Twenty five years ago (in 1990), the journey of human development approach and human development reports started with a simple notion that people should be at the centred of development and that development is all about enlarging people’s ...Click here to read more

Comments From TAKNET Members
Mirjean  : Thursday, August 18, 2016    
  Tanzania with a population of 60% between the age of 15-35 is definitely a scary issue if jobs are not created well on time. Our president initiative being an industrialise country will take time to implement, being nearly at the bottom 128/183 in the list of doing business will not help, also our production cost is much higher compared to other countries. The WTO is not helping as TZ cannot ban importing other goods to promote local industries which also lack proper well trained people. Looking at these factors, i see our salvation first in agriculture, animal husbandry and small scale industries. India has in fact a ministry for small scale industries. ( Mwalimu's vision)

I am running a polytechnic offering 3 years diploma courses to student having completed Form 4, in our placement cell, we found out that jobs are scarce but available provided they have the right skill, practical knowledge, personality and command of the English language. Our TZ curriculum is not fit for the job market, we had to enhance it with extra modules to enable students fit into the labor market. Again my emphasise would be, involve the private sector in designing syllabi, adopt from the West or Eastern countries instead of recreating the wheel.

50-60% of students from primary fail to enrol in Form 1 and 80-90% of students fail to proceed to Form 5, the country requires more QUALITY vocational training centres and polytechnics, not only government but also promote privates to invest with some subsidy and tax benefit.

Child labor? when a child cannot proceed to higher education or training institutes due to grades and survival is an issue for the family, what does one chose? it is a vicious circle related to economic growth, government policy, cheap labor etc... It needs to be addressed by the Government through providing better working conditions as it cannot be stopped for now at least.

In the labor market, more women are getting in the job market and fortunately such discrimination is not rampant in TZ. The number is not equal to men but it seems that it will take over in due time as women work more efficiently and with more dedication than men.


Danford Sango  : Monday, April 11, 2016    
  Thank you Gabor for some perspectives on how to address the anticipated challenge of movements of labor induced by industrialization process. We shall come back to it later. In the mean time I would suggest that we take a look at another area discussed by Global Human Development 2015 on gender issues at work places. The report point to gender based discrimination at workplace in various countries. It will be useful if we can reflect on this - whether such discrimination happens in Tanzania as well. In other words, do our sisters face some forms of harassments in workplaces (industries/offices etc.) just because they are women? On the other hand, do our sisters enjoy certain kind of favors (getting a job, salary increments, appointments, promotions etc.) just because they are women? What is the extent of sexual corruption (rushwa ya ngono) at workplaces in Tanzanian society?

My hypothesis is that there may be some gender issues at work places within our society which tend to torture people silently. It will be useful if we can reflect on this area with reference to Tanzania.

STATED GOAL A:
In the TAKNET discussion, what kind of institution does the commenter Mirjean run?
STATED GOAL B:
From the TAKNET discussion, write out the part that opens with the words containing "In the labor" and closes with "dedication than men.".
The data that comes next is separate material with no connection to the TAKNET discussion.

SUPPLIED MATERIAL:
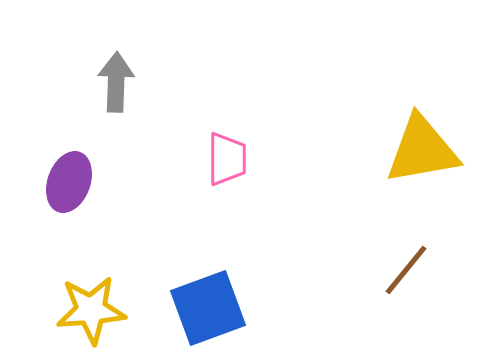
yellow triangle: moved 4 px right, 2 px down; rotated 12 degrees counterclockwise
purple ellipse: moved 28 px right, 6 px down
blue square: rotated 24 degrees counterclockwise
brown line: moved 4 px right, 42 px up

TASK SOLUTION A:
A polytechnic offering three-year diploma courses to students who have completed Form 4.

TASK SOLUTION B:
In the labor market, more women are getting in the job market and fortunately such discrimination is not rampant in TZ. The number is not equal to men but it seems that it will take over in due time as women work more efficiently and with more dedication than men.